Complete the following
(1) Reproduce the SiFive funding text starting at "Nvidia has invested" and ending at "Price Investment Management.", substituting "led" for "spearheaded".
(2) According to the SiFive funding text, who established Atreides Management?

[Opening Given text section]

Key Highlights
- SiFive secured $400 million in fresh capital, reaching a $3.65 billion valuation
- Nvidia participated in the funding alongside Apollo, Point72, T. Rowe Price, and other investors
- Atreides Management spearheaded the investment round
- The startup provides open-source RISC-V chip blueprint licenses rather than physical chips
- Funds will be directed toward developing CPU architectures for AI data center applications
A San Jose-based chip design company launched in 2015, SiFive has successfully completed a $400 million financing round, pushing its valuation to $3.65 billion. Investor appetite proved stronger than anticipated, with the round becoming oversubscribed.
Nvidia has invested in SiFive
SiFive announced it has raised $400 Million in a Series G round valuing the company at $3.65 Billion https://t.co/qpp7aUfTaf
— Ark Invest Tracker (@ArkkDaily) April 11, 2026
The financing was spearheaded by Atreides Management, established by former Fidelity portfolio manager Gavin Baker. Graphics chip giant Nvidia joined as an investor, alongside Apollo Global Management, Point72, Sutter Hill Ventures, Prosperity 7 Ventures, and advisory accounts managed by T. Rowe Price Investment Management.

[Closing Given text section]
[Opening Information supplied section]

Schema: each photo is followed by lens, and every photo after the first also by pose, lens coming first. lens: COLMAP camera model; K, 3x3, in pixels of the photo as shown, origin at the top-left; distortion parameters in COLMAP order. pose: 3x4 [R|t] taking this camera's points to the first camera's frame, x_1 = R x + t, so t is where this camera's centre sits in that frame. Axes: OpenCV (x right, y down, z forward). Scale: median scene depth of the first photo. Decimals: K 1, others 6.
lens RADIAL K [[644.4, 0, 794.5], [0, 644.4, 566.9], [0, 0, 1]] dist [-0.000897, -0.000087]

[Closing Information supplied section]
[Opening Information supplied section]

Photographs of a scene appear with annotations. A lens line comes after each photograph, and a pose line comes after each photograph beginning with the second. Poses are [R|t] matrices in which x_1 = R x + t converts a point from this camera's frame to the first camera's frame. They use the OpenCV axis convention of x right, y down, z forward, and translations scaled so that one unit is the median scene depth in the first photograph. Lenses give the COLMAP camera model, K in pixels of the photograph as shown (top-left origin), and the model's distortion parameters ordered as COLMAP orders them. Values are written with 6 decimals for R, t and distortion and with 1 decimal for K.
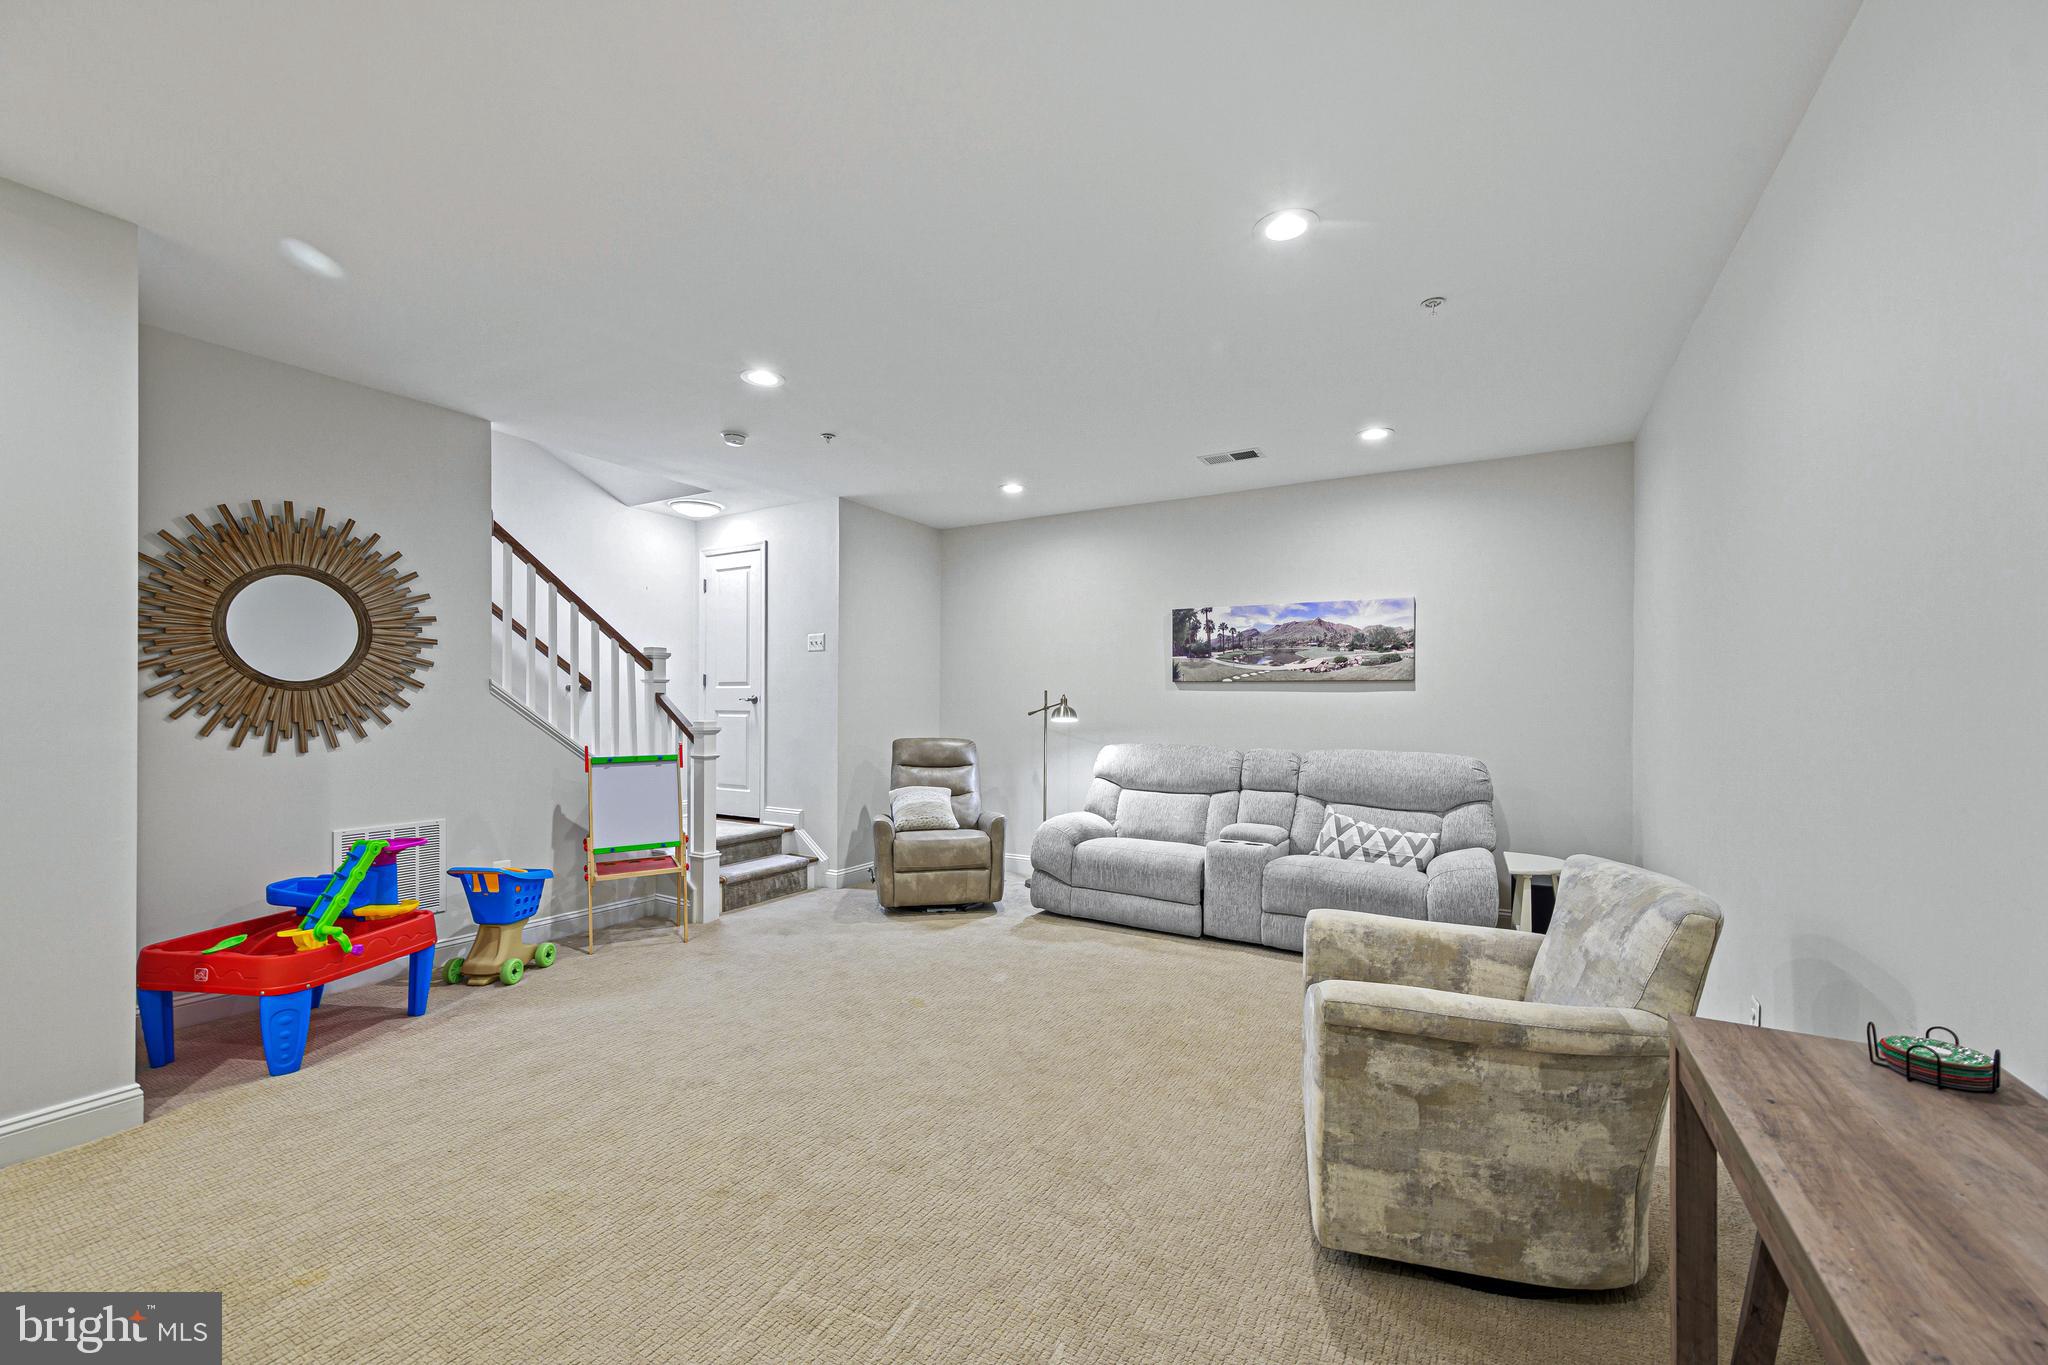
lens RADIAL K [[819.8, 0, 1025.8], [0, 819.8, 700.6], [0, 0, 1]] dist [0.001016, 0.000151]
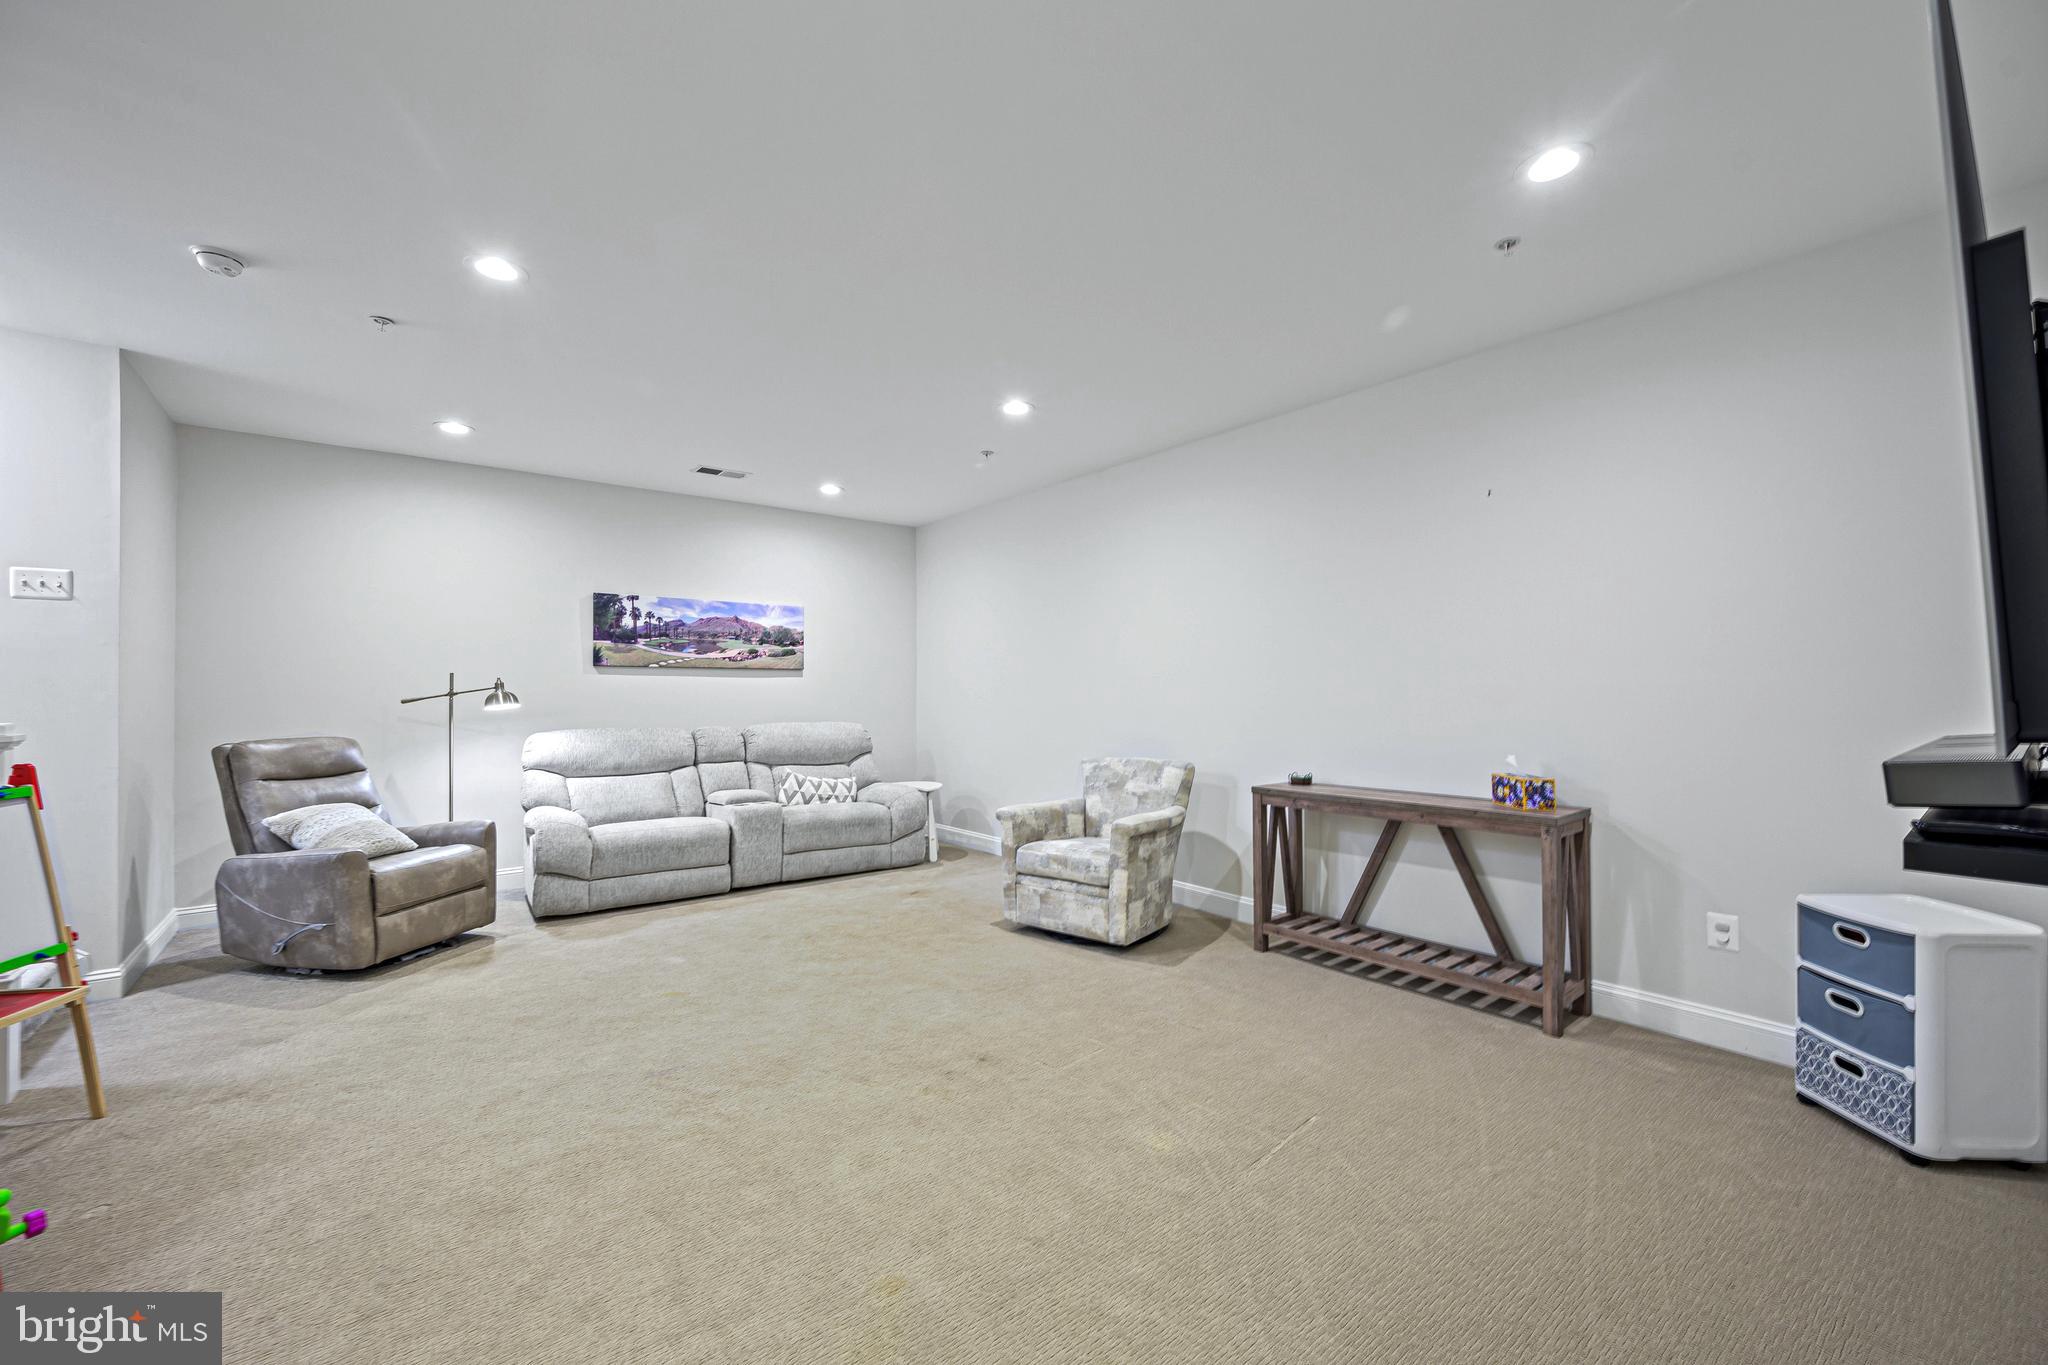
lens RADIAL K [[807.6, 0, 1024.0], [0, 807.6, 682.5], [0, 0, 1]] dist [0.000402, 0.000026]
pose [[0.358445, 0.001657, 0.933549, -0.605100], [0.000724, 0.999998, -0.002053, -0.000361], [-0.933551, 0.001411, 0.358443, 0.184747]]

[Closing Information supplied section]

Replies
(1)
Nvidia has invested in SiFive
SiFive announced it has raised $400 Million in a Series G round valuing the company at $3.65 Billion https://t.co/qpp7aUfTaf
— Ark Invest Tracker (@ArkkDaily) April 11, 2026
The financing was led by Atreides Management, established by former Fidelity portfolio manager Gavin Baker. Graphics chip giant Nvidia joined as an investor, alongside Apollo Global Management, Point72, Sutter Hill Ventures, Prosperity 7 Ventures, and advisory accounts managed by T. Rowe Price Investment Management.

(2) Gavin Baker, a former Fidelity portfolio manager.